- Reviewed from the 2023 Cannes Film Festival.
More than three decades have passed since Aki Kaurismäki’s so-called Proletariat Trilogy – comprising Shadows in Paradise (1986), Ariel (1988) and The Match Factory Girl (1990) – but not much has changed. In Fallen Leaves, announced ahead of its Cannes premiere as a fourth instalment in the series, the world is still various shades of grey and teal, livened up by the occasional splash of vivid colour: a woman’s bright red blazer, a dumpster of deep blue. Lonely men and women still toil away their days at dreary and precarious working-class jobs. After clocking off, they still go to bars where they drink and smoke and talk to each other in comically clipped sentences. If they talk at all, that is, as most of the time they prefer to stare solemnly ahead, letting their cigarettes smoulder while rock’n’roll plays on the jukebox or someone performs a wholly unlikely karaoke song, like Schubert’s ‘Serenade’.
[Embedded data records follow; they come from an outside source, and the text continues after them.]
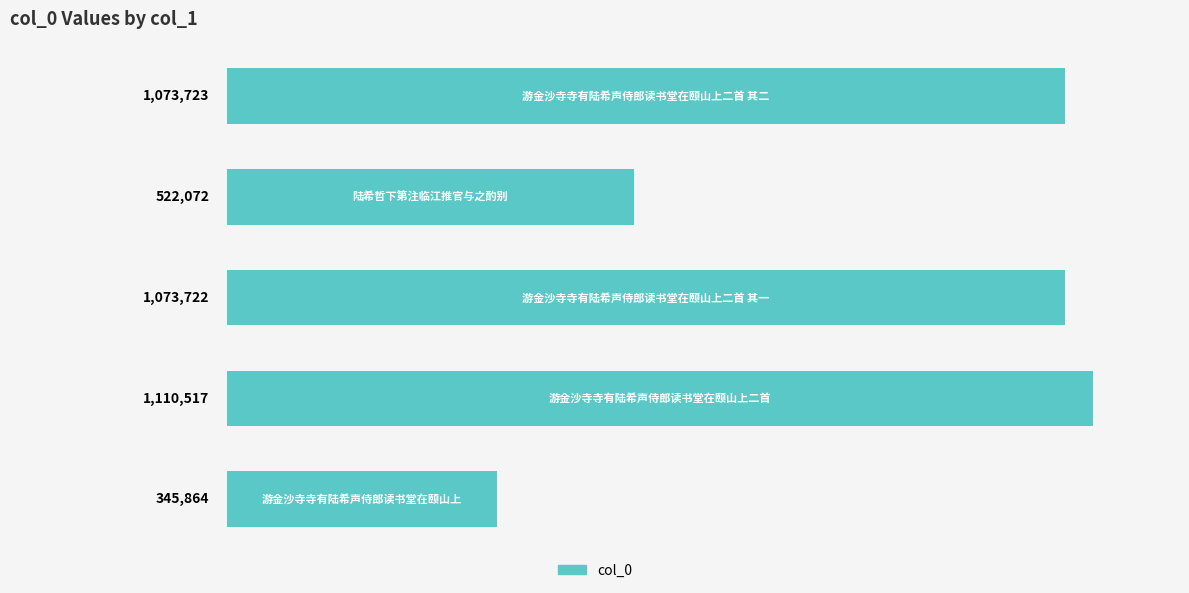

Count the number of categories in the chart.

5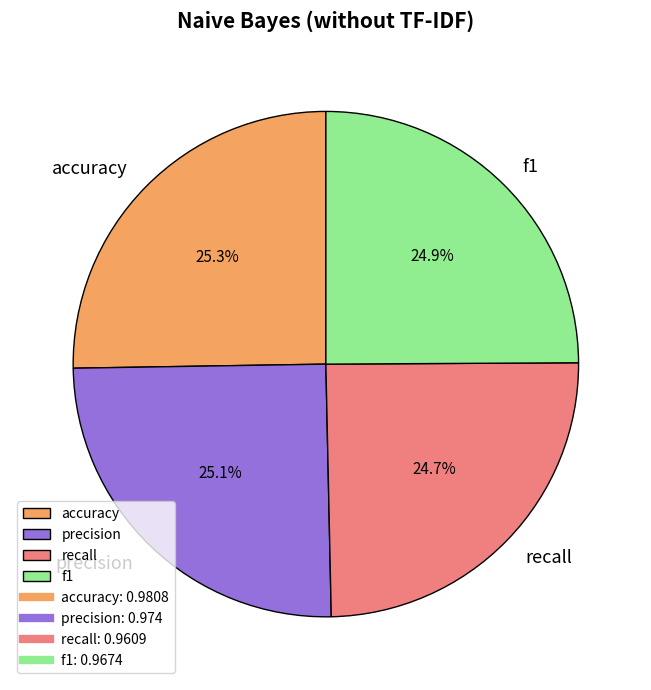

What percentage is the accuracy slice, to the nearest percent?

25%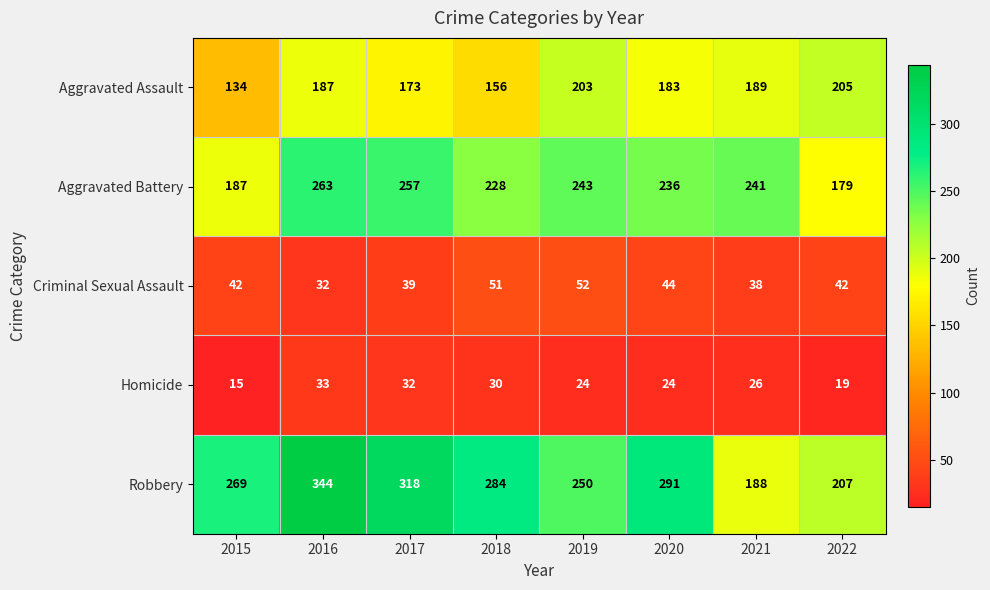

How many distinct data groups are displayed?

5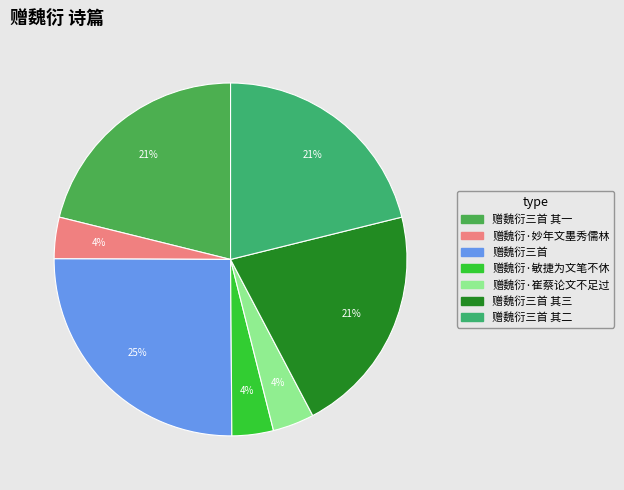

How many slices are in this pie chart?

7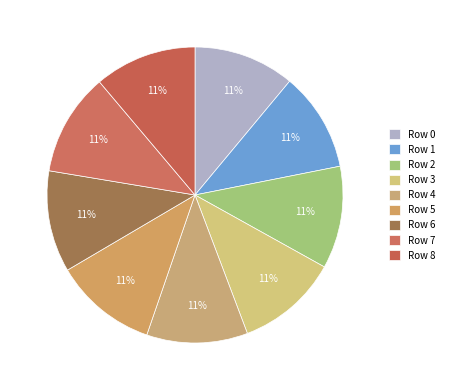

How many slices are in this pie chart?

9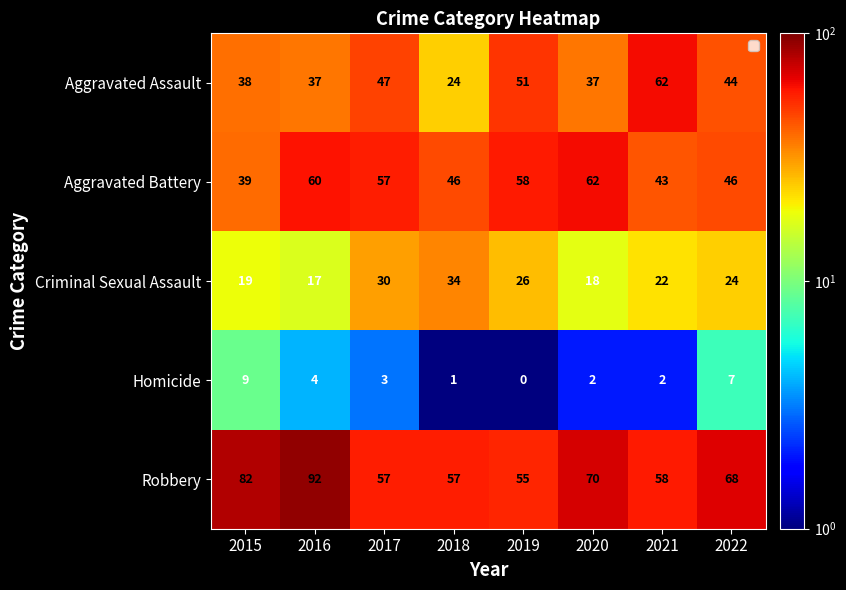

What is the average value of the Robbery series?

67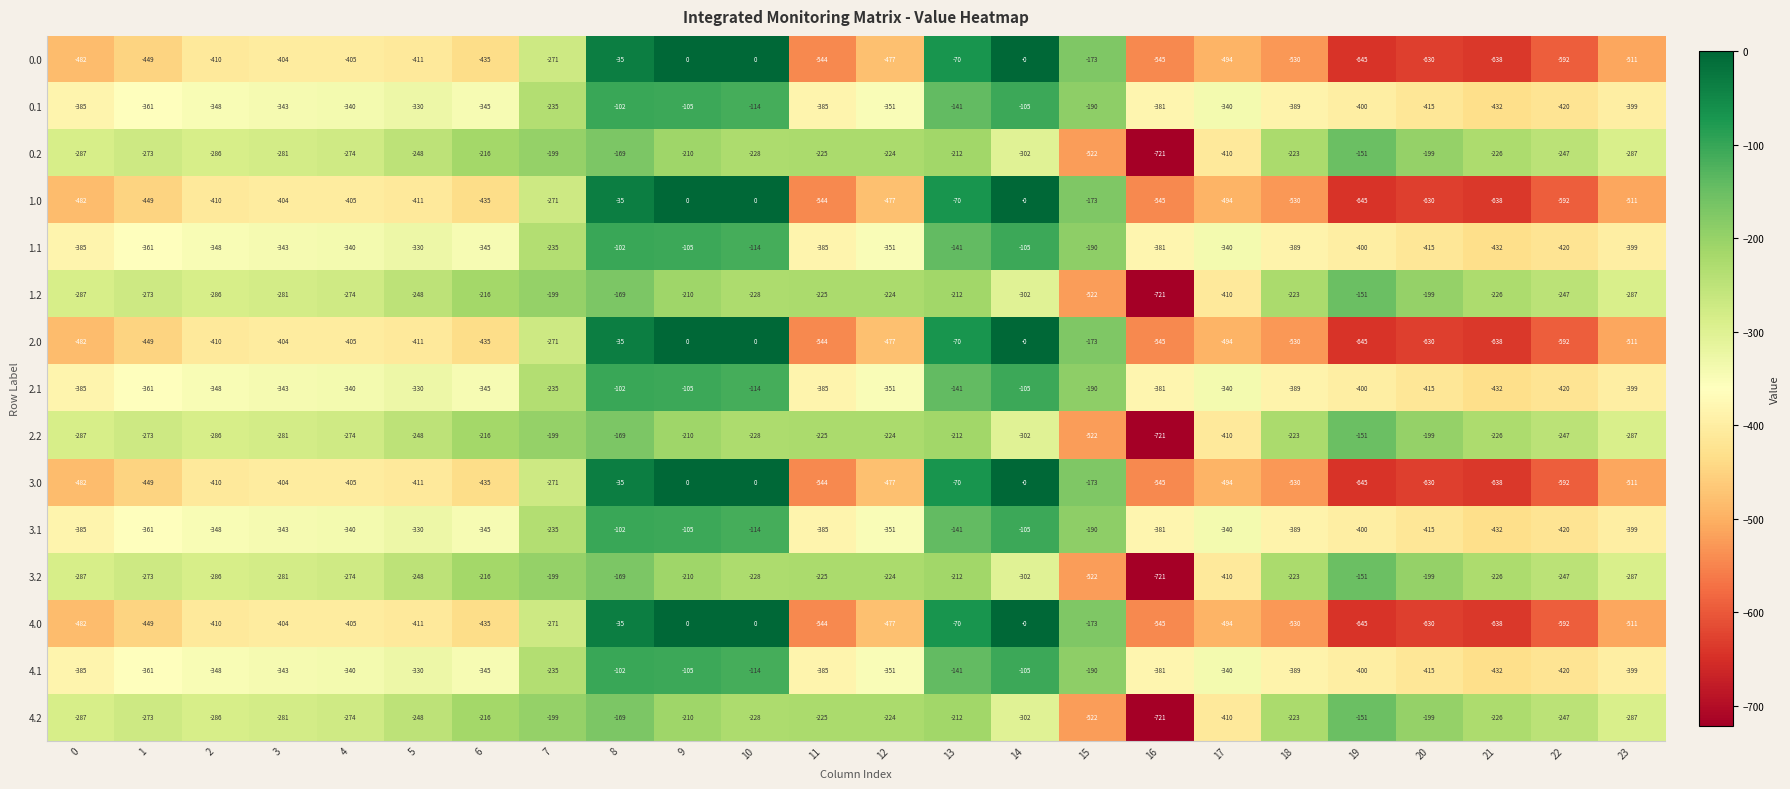

What is the minimum value shown in the chart?

-721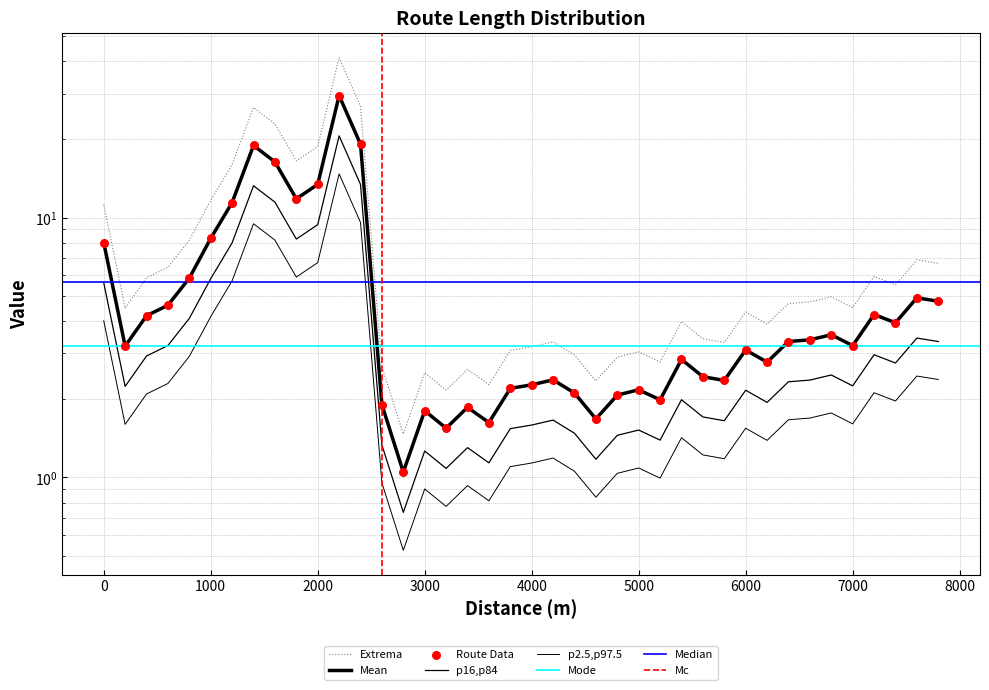

What is the ratio of the value at 4000 to the value at 7800?

0.5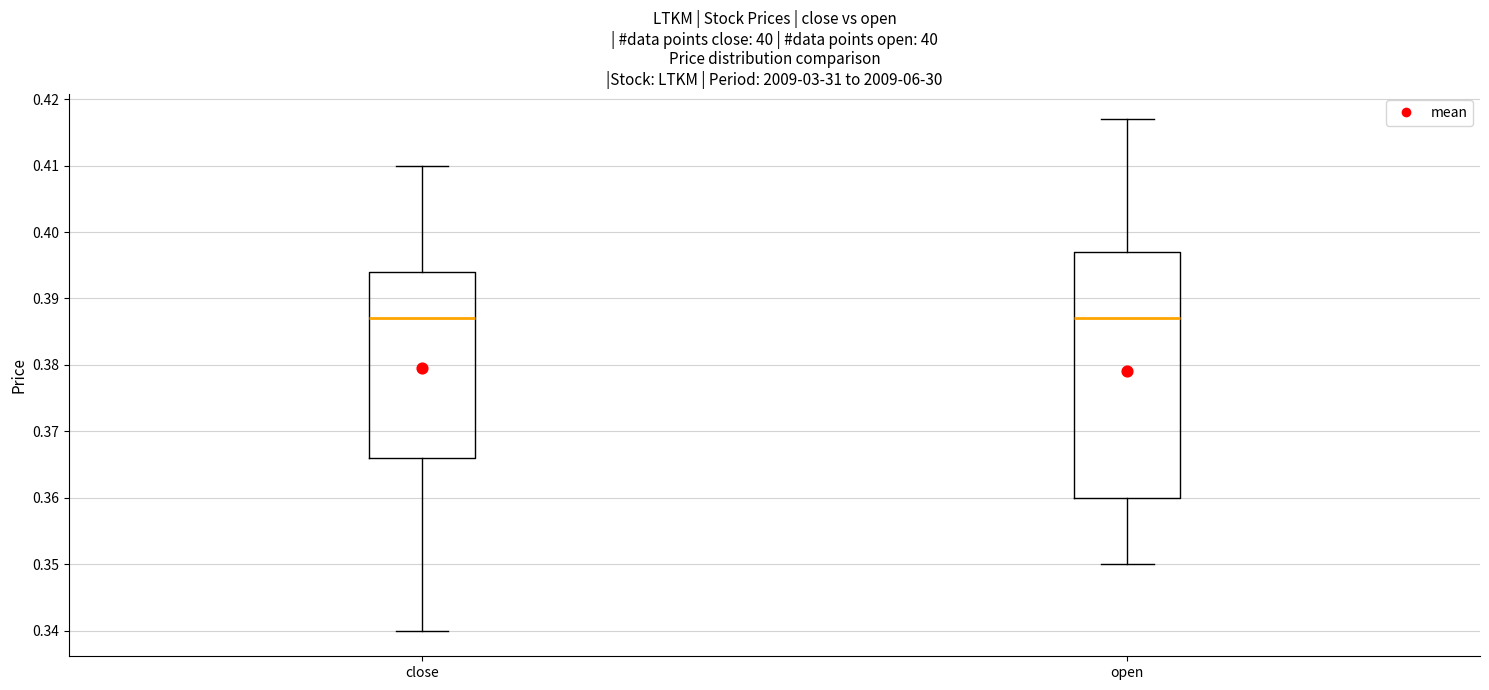

Where does the median line of the box for open sit on the y-axis? The values are not printed on the chart, so give them approximately, as read against the axis.

0.387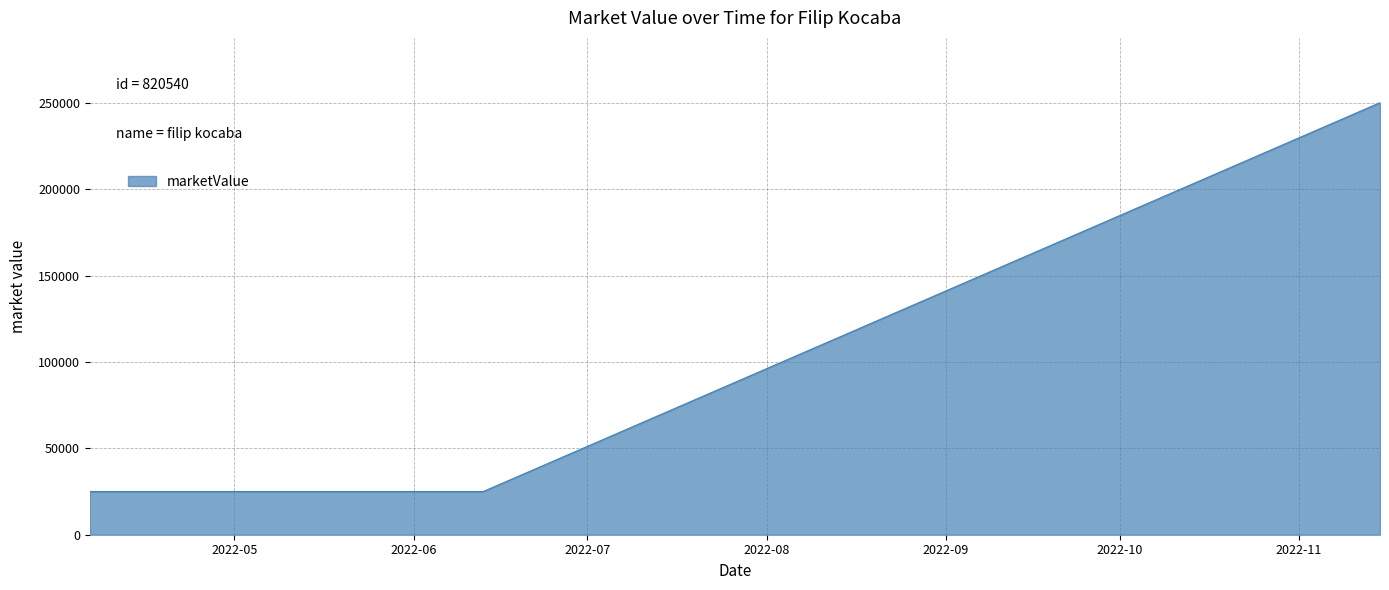

What is the difference between the maximum and minimum values?

225000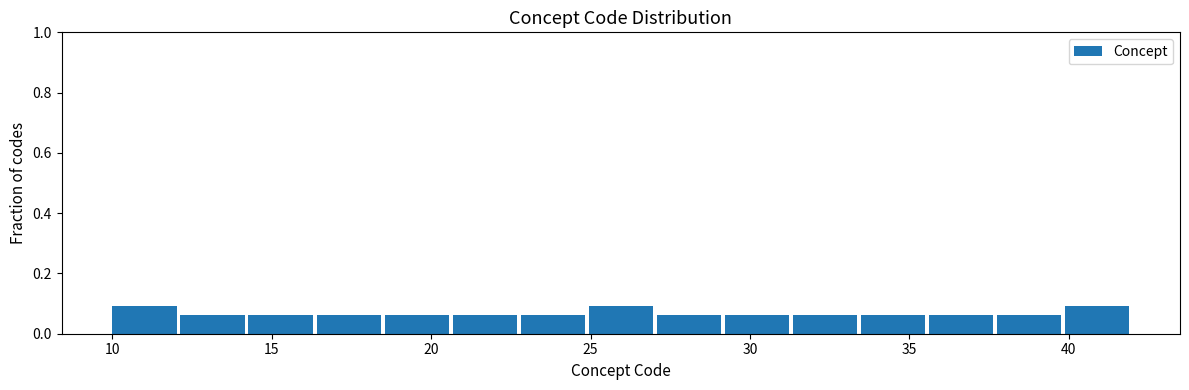

Reading left to right, transcribe this chart: for each bar, give the range it covers on the x-axis and its height. Neither the bar edges nor the heights are printed on the chart, so give them approximately, as read against the axes.

10.0 to 12.0: 0.10
12.0 to 14.5: 0.06
14.5 to 16.5: 0.06
16.5 to 18.5: 0.06
18.5 to 20.5: 0.06
20.5 to 23.0: 0.06
23.0 to 25.0: 0.06
25.0 to 27.0: 0.10
27.0 to 29.0: 0.06
29.0 to 31.5: 0.06
31.5 to 33.5: 0.06
33.5 to 35.5: 0.06
35.5 to 37.5: 0.06
37.5 to 40.0: 0.06
40.0 to 42.0: 0.10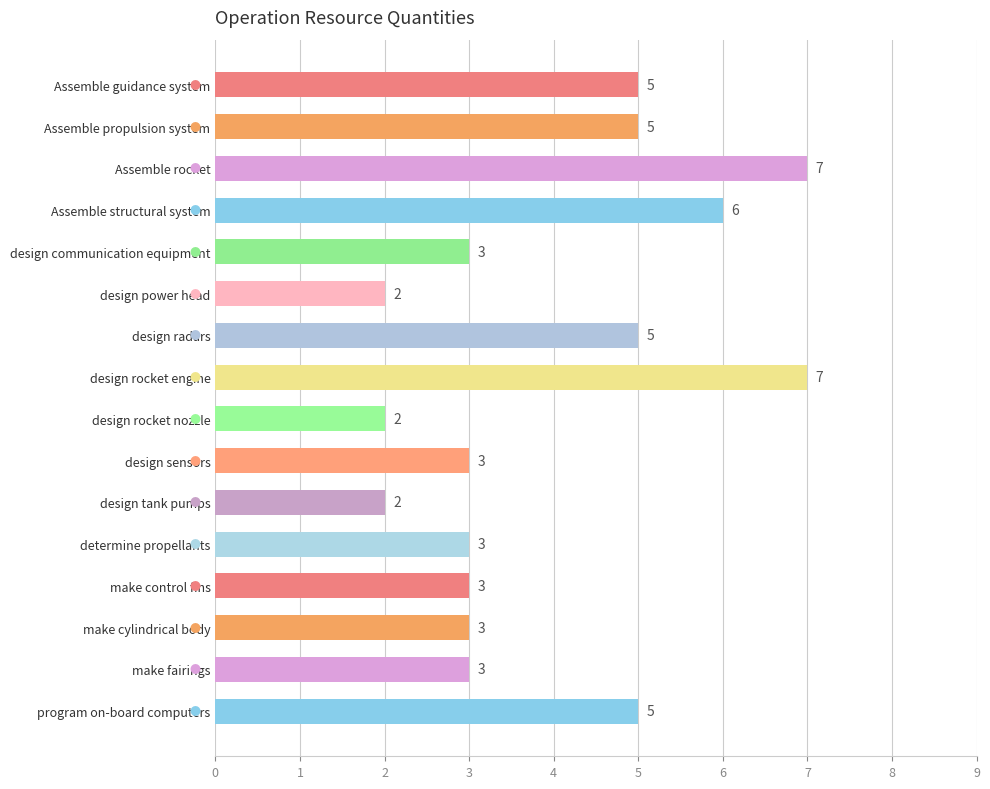

Does the chart contain stacked bars?

No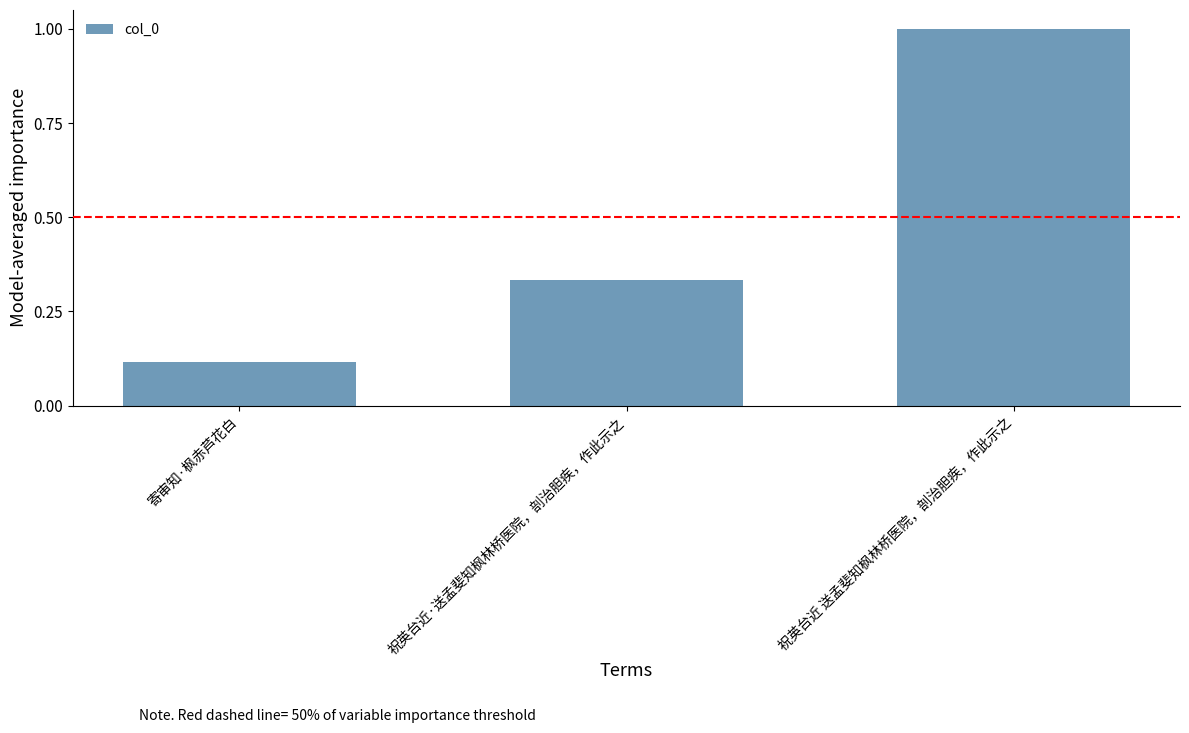

What is the difference between the values at 祝英台近·送孟斐知枫林桥医院，剖治胆疾，作此示之 and 祝英台近 送孟斐知枫林桥医院，剖治胆疾，作此示之?

0.7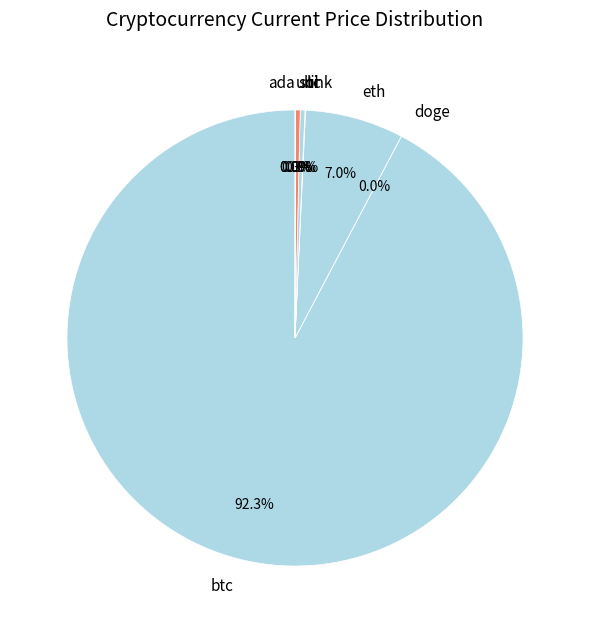

How much of the chart is everything except sol?

99.7%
Even the radios are vintage analogue models, though there’s no mistaking that it’s the present day, because all they seem to broadcast is news of Russian air strikes on Ukraine. If that’s the only thing new, perhaps Kaurismäki’s characteristic nostalgia isn’t unfounded. In any case, it also has its narrative advantages: when Ansa (Alma Pöysti) gives Holappa (Jussi Vatanen) her phone number, had she typed it into his mobile instead of writing it down on a piece of paper, the wind couldn’t have blown it away. And then the film couldn’t have indulged in a charming sequence of old-school romanticism, showing the forlorn Holappa return evening after evening to the cinema where they watched The Dead Don’t Die (2019) – the clips of the zombie comedy make for a droll contrast in style that doubles as a homage to Kaurismäki’s friend and fellow nostalgist Jim Jarmusch – in the hopes of running into her again.
In the cinema lobby hangs a large poster of Robert Bresson’s L’Argent (1983) and after watching The Dead Don’t Die, someone exclaims, “It reminded me of Diary of a Country Priest (1951)!” Absurd comparison notwithstanding, Kaurismäki is an avowed disciple of Bresson and shares with him a capacity to imbue gestures with tremendous emotional power. When Holappa first meets Ansa, who has just lost two jobs in as many days, his every small act of kindness, whether it’s buying her a cinnamon roll or inviting her to see a movie, is profoundly moving. Her kiss on his cheek before parting registers like a triumphant affirmation of hope and it’s tragic when he then loses her phone number right away. But Fallen Leaves doesn’t share the grim fatalism of The Match Factory Girl and, after Holappa spends several evenings littering the pavement in front of the cinema with anxiety-ridden cigarette butts, Ansa does finally walk past.
As in all of Kaurismäki’s Proletariat films, love represents the characters’ sole possibility of transcending – or at least surviving – the grinding reality of life under capitalism. Ansa and Holappa both recognise their salvation in the other and although their relationship is sweeter and more immediately loving than those of their predecessors, it’s imperilled by Holappa’s drinking habit. He is the kind of alcoholic who hides bottles of booze at work, despite operating heavy machinery, and sneaks swigs from a hip flask whenever others turn their back. “I drink too much because I’m depressed, and I’m depressed because I drink too much,” he tells a friend. When he refuses to get on the wagon for Ansa, who already lost her father and her brother to alcohol, she leaves him. It will take a few more tragedies before he calls her to say that he is “as sober as a desert rat” and ask if she’ll take him back.
At the Berlinale in 2017, when Kaurismäki premiered The Other Side of Hope, he claimed it would be his last film. Of course, directors ranging from Steven Soderbergh to Tsai Ming-liang have announced their retirements only to go back on their word in an even shorter time span. In the case of Soderbergh and Tsai, however, their return was motivated by a desire to venture into new territory, be it thematically or stylistically. The same can’t be said for Fallen Leaves. As pleasurable as it is to revisit Kaurismäki’s distinctive vision of the world and the troubled humans who inhabit it – and at 81 minutes, the film is certainly short and sweet – one is left with the feeling of having seen it all before.